■ **Document text**

The overall lower PCS loss numbers could also be a result of fewer hail events, which, according to Storm Prediction Center (SPC) storm report data, are currently 21% below normal (with only 3,714 hail reports). With the main drivers of severe convective storm losses resulting from the May 20 tornado in Moore, OK and overall hail reports below the five-year normal trend, it seems that derecho or straight-line wind events are the likely driver of most U.S. weather-related losses to-date. These events appear to be trending with the five-year SPC severe wind reports, which as of July 1 stand at 7,360 vs the five-year mid-year average of 7,369 severe wind reports.

The Black Forest wildfire in Colorado appears to be one of the most destructive fires in Colorado’s history. Because of this, wildfires have been getting a lot of media attention lately and it might be interesting to put the current wildfire season into perspective.

According to the National Interagency Fire Center, the U.S. is about a million acres below the 10-year running mean of 2.4 million acres burned in the 22,050 wildfires that have been reported. This is also 15,000 fires fewer than the 10-year running mean. In fact, in 2013 there have been fewer fires than in any of the last 10 years, and the year stands next to last in terms of acres burned.

Like the tornado season, so far the fire season has been well below normal. The Black Forest wildfire in Colorado and the recent deaths of 19 fire fighters in the Yarnell Hill, Arizona wildfire are examples of fires that stick out like a sore thumb in a below-normal wildfire season – just like the two late-May tornadoes which were exceptions to the trend of the overall tornado season.

It is my understanding that in both the Black Forest and Yarnell wildfires, areas burned that had not burned in the previous 40 years – which has to be a major factor contributing to the wildfire catastrophe. The media would say the fires are due to dry conditions, which definitely exist and in some cases are extreme. But if it had been a wet spring, then more fuel would have been available as the summers always see drier conditions in the southwest. The old saying, “Pay me now or pay me later” applies here: If it’s wet, the resulting new growth will eventually dry out and die. And if it’s dry and dead, it will eventually burn.

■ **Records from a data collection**
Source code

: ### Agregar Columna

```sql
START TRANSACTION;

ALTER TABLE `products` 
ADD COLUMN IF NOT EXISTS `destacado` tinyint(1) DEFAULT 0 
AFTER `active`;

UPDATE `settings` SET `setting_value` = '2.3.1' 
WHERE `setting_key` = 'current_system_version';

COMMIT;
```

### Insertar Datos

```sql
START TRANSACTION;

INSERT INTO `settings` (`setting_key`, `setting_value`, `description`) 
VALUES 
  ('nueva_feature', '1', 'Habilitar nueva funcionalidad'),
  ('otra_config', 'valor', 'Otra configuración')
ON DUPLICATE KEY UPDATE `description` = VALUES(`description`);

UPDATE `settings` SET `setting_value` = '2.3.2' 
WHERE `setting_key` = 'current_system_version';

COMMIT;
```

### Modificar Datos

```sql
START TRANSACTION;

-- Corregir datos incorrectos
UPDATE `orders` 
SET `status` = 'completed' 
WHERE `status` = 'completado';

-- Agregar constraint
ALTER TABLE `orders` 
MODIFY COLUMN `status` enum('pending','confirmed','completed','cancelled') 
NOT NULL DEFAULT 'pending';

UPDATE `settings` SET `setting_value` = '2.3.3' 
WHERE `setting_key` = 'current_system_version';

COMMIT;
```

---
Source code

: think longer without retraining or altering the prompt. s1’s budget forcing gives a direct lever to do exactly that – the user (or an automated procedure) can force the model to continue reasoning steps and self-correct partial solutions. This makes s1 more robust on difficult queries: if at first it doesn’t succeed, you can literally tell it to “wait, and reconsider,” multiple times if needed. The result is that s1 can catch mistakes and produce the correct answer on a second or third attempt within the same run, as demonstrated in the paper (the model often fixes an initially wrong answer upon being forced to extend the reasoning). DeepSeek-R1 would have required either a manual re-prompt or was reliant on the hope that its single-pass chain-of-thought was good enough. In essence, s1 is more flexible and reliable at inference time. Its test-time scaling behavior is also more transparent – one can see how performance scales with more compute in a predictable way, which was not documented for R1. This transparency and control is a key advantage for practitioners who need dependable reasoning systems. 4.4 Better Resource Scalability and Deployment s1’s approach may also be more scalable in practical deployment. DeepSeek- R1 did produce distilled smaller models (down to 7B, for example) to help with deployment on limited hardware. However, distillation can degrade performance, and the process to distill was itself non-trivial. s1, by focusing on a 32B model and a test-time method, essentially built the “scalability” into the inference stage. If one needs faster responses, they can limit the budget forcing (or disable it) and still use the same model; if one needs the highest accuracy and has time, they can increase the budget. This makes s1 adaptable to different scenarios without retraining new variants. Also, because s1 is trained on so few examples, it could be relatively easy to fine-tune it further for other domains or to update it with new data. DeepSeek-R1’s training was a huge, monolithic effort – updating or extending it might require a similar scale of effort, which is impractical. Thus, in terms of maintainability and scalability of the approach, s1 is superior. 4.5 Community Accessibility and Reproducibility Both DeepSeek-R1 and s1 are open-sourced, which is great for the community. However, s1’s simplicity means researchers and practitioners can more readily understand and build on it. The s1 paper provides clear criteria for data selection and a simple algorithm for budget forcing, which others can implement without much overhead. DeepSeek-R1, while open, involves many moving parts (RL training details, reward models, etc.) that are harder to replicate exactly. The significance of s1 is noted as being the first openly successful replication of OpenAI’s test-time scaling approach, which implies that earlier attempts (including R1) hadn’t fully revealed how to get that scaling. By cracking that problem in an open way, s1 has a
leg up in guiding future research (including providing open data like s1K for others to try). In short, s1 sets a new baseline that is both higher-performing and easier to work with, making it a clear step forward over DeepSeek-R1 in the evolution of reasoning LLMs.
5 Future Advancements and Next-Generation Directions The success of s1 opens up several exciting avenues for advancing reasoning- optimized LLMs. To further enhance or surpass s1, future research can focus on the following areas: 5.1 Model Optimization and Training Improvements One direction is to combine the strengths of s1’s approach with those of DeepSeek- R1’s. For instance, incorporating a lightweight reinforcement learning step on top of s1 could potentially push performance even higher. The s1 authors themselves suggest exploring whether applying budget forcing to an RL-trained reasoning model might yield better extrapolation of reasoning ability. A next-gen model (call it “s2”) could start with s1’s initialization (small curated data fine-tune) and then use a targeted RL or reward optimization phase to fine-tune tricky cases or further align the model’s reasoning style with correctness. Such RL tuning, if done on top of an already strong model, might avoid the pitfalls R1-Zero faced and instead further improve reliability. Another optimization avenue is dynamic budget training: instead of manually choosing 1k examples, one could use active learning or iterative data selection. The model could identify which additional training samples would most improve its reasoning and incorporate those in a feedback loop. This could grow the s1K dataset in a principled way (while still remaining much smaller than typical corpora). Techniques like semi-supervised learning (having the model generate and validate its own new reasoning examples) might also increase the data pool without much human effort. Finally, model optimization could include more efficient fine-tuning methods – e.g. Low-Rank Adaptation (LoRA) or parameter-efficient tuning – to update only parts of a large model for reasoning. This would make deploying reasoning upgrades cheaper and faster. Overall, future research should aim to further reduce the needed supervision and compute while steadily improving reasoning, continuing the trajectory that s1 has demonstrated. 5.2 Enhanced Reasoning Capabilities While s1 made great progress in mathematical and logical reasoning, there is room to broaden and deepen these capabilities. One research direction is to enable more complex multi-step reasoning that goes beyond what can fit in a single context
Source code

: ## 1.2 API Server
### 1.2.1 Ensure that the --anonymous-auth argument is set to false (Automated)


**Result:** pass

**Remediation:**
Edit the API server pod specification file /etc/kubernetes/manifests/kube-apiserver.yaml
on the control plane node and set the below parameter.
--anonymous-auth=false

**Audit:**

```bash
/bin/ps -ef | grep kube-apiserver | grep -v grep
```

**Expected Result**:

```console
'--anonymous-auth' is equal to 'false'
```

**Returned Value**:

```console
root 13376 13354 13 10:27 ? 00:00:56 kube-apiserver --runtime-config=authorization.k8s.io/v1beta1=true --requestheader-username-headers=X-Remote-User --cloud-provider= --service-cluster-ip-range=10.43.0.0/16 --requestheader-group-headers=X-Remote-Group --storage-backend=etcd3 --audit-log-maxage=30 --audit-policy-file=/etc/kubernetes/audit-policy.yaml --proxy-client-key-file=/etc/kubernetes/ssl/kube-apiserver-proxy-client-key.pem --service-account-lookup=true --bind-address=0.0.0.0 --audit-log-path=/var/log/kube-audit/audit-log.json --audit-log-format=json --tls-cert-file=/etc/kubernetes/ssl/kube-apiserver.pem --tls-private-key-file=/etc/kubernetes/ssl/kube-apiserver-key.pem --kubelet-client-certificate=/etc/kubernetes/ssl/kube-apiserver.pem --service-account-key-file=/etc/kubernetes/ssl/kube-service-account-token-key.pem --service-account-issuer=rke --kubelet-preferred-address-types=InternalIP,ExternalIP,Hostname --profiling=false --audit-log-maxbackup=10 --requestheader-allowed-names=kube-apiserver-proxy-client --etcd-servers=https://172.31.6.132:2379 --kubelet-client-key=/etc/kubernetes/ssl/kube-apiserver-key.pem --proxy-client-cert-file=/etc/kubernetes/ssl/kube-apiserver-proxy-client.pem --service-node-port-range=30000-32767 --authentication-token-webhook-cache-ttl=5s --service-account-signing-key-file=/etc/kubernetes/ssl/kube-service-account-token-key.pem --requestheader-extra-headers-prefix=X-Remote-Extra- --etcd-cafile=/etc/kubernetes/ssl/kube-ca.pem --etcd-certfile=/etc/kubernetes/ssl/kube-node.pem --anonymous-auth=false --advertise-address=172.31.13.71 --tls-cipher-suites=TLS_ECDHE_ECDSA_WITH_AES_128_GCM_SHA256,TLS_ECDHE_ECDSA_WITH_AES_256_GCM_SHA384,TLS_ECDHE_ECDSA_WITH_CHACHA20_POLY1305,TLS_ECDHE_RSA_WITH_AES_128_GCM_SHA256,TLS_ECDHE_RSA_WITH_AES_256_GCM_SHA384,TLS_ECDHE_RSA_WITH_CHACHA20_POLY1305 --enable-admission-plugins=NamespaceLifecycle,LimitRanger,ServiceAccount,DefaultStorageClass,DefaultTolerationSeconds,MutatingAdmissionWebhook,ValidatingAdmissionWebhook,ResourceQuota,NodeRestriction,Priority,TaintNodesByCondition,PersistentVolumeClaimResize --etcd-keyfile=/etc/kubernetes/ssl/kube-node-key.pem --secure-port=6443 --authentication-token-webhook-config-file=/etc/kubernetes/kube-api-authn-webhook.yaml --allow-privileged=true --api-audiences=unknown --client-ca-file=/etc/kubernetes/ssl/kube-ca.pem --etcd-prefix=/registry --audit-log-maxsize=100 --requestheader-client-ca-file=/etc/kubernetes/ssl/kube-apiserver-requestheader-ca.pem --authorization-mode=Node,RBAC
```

■ **What to work on**
a) Name every U.S. state that appears in the weather and wildfire text.
b) In the weather and wildfire text, how many severe wind reports were there as of July 1?
c) Continue the weather and wildfire text after its last sentence.
These entries have no connection to the weather and wildfire text.

■ **Answers to this exercise**
a) Oklahoma (as "OK" in "Moore, OK"), Colorado, Arizona

b) 7,360 severe wind reports, against a five-year mid-year average of 7,369.

c)
Worldwide, recent catastrophes seem to be focused largely on flooding-related events, with the notable events originating from the remnants of Tropical Cyclone Oswald that triggered severe flooding in Queensland and New South Wales in Australia. More recently, flood losses that impacted a large area along the Elbe river basin in Europe will likely surpass the 2002 European flood losses. In North America, heavy rainfall provoked catastrophic flooding in southern Alberta, Canada – which will likely go down as the largest flood-related loss ever experienced in Canada. However, with the 7th-latest start to the typhoon season, few typhoons have resulted in flooding or the kind of disasters typically seen in Asia. In fact, global Accumulated Cyclone Energy (ACE) is still stuck in the lowest range – which began in 2007 and is similar to the 1980s. Before Super Typhoon Soulik was upgraded on July 10 to a major 96+ knots tropical cyclone, the last major tropical cyclone, Sandra hit just east of Australia on March 11. And the clock is still ticking on the 2,811 days since the U.S. was last hit by a Cat3+ hurricane – the longest such period since 1900, if not before.

Overall it would appear there is a silver lining – because extreme weather events could be worse based on past years, plus you can’t control nature. Most often, catastrophic events like the wildfires, tornadoes and floods of 2013 can be tied to events of similar magnitude that occurred in the past. We are building bigger towns in locations where catastrophic events have occurred in the past, and the understanding of changes in population, income and housing units can often explain the increase in loss.